It was a very big deal when results of a major, long-term study into marijuana use and lung health revealed no link between cannabis use and respiratory ailments like lung cancer or COPD.
Lifelong marijuana users had no significant increased risk for breathing problems; indeed, cannabis use might even be beneficial and carry some “protective effect,” a team lead by UCLA researcher Donald Tashkin found.
And now, it appears weed smokers’ lungs, no worse off for the smoker, are also good for other people.
The Joint Blog took note of a study published in the European Journal of Cardio-Thoracic Surgery that examined the results of 302 lung transplants over a six-year period. Medical researchers at the UK’s largest lung-health institution—part of the country’s publicly funded National Health Service, cough-cough single-payer healthcare, cough-cough—found that there was no appreciable difference in short and medium-term outcomes between the 19 donors who had smoked weed and the 283 that hadn’t.
“Intraoperative and post-[transplant] variables including 1- and 3-year survivals were comparable in both groups,” the researchers wrote.
In other words, if you needed a lung and received one that had been used to smoke marijuana, you had just as good a shot of survival over a 1-to-3-year period than if you’d received a “fresh” lung (of which there is really no such thing). This led researchers to declare lungs that had smoked cannabis should be considered for donation.
Keep in mind that this study originated in the U.K., where most cannabis is consumed with tobacco via the ubiquitous spliff. Indeed, every cannabis user in the study was also a tobacco user. This would explain why, according to these researchers, Tashkin’s findings do not apply and marijuana users are just as much at risk of lung cancer as cigarette smokers.
Then again, 43 percent of the marijuana non-users who donated lungs also smoked tobacco. So it’s apparently somewhat difficult to score a lung in the UK that hasn’t been used to smoke something—but not that there’s anything wrong with that, evidently.

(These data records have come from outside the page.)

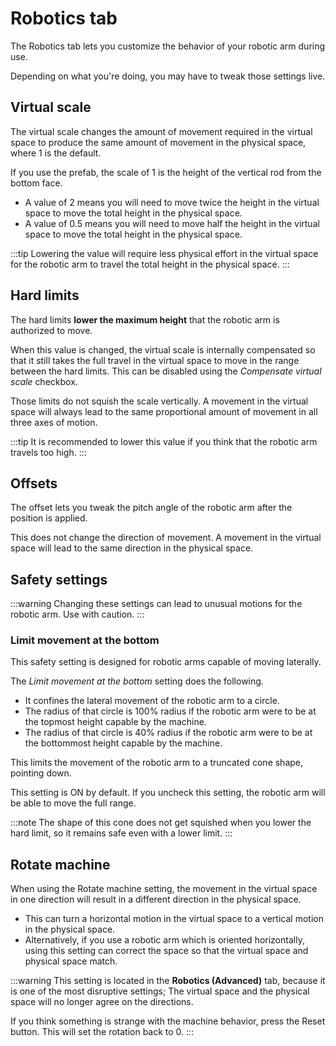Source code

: ﻿---
sidebar_position: 50
---
# Robotics tab

The Robotics tab lets you customize the behavior of your robotic arm during use.

Depending on what you're doing, you may have to tweak those settings live.

## Virtual scale

The virtual scale changes the amount of movement required in the virtual space to produce the same amount
of movement in the physical space, where 1 is the default.

If you use the prefab, the scale of 1 is the height of the vertical rod from the bottom face.

- A value of 2 means you will need to move twice the height in the virtual space to move the total height in the physical space.
- A value of 0.5 means you will need to move half the height in the virtual space to move the total height in the physical space.

:::tip
Lowering the value will require less physical effort in the virtual space for the robotic arm to travel the total height in the physical space.
:::

## Hard limits

The hard limits **lower the maximum height** that the robotic arm is authorized to move.

When this value is changed, the virtual scale is internally compensated so that it still takes the full travel
in the virtual space to move in the range between the hard limits. This can be disabled using the *Compensate virtual scale* checkbox.

Those limits do not squish the scale vertically. A movement in the virtual space will always lead to the same proportional amount of
movement in all three axes of motion.

:::tip
It is recommended to lower this value if you think that the robotic arm travels too high.
:::

## Offsets

The offset lets you tweak the pitch angle of the robotic arm after the position is applied.

This does not change the direction of movement. A movement in the virtual space will lead to the same direction in the physical space.

## Safety settings

:::warning
Changing these settings can lead to unusual motions for the robotic arm. Use with caution.
:::

### Limit movement at the bottom

This safety setting is designed for robotic arms capable of moving laterally.

The *Limit movement at the bottom* setting does the following.
- It confines the lateral movement of the robotic arm to a circle.
- The radius of that circle is 100% radius if the robotic arm were to be at the topmost height capable by the machine.
- The radius of that circle is 40% radius if the robotic arm were to be at the bottommost height capable by the machine.

This limits the movement of the robotic arm to a truncated cone shape, pointing down.

This setting is ON by default. If you uncheck this setting, the robotic arm will be able to move the full range.

:::note
The shape of this cone does not get squished when you lower the hard limit, so it remains safe even with a lower limit.
:::

## Rotate machine

When using the Rotate machine setting, the movement in the virtual space in one direction will result in a different direction in the physical space.

- This can turn a horizontal motion in the virtual space to a vertical motion in the physical space.
- Alternatively, if you use a robotic arm which is oriented horizontally, using this setting can correct the space so that the virtual space and physical space match.

:::warning
This setting is located in the **Robotics (Advanced)** tab, because it is one of the most disruptive settings;
The virtual space and the physical space will no longer agree on the directions.

If you think something is strange with the machine behavior, press the Reset button. This will set the rotation back to 0.
:::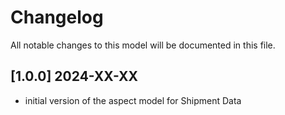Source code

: # Changelog

All notable changes to this model will be documented in this file.

## [1.0.0] 2024-XX-XX

- initial version of the aspect model for Shipment Data
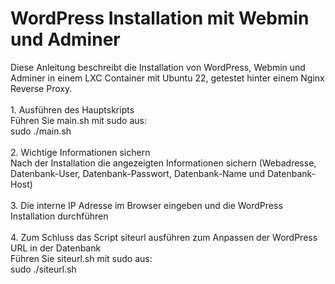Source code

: # WordPress Installation mit Webmin und Adminer

Diese Anleitung beschreibt die Installation von WordPress, Webmin und Adminer in einem LXC Container mit Ubuntu 22, getestet hinter einem Nginx Reverse Proxy.<br><br>
    1. Ausführen des Hauptskripts<br>
        Führen Sie main.sh mit sudo aus:<br>
        sudo ./main.sh<br>
        <br>
    2. Wichtige Informationen sichern<br>
        Nach der Installation die angezeigten Informationen sichern (Webadresse, Datenbank-User, Datenbank-Passwort, Datenbank-Name und Datenbank-Host)<br>
        <br>
    3. Die interne IP Adresse im Browser eingeben und die WordPress Installation durchführen
        <br><br>
    4. Zum Schluss das Script siteurl ausführen zum Anpassen der WordPress URL in der Datenbank<br>
        Führen Sie siteurl.sh mit sudo aus:<br>
        sudo ./siteurl.sh<br>
        <br>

That said, if you want to receive a lung, you shouldn’t be smoking anything. Among the criteria for transplant recipient candidates in the U.S. is whether a candidate can abstain from smoking, drinking alcohol and other behavior associated (rightly) with negative health outcomes.
The average wait-time for a lung in the U.S. is four months, and to get one, you need to be suffering from one of a series of intractable lung diseases, including—but not necessarily—one associated with smoking.
The lesson? Ditch the cigarettes, keep the weed and hang onto the lungs you have. They’ll be good to you, and maybe someone else.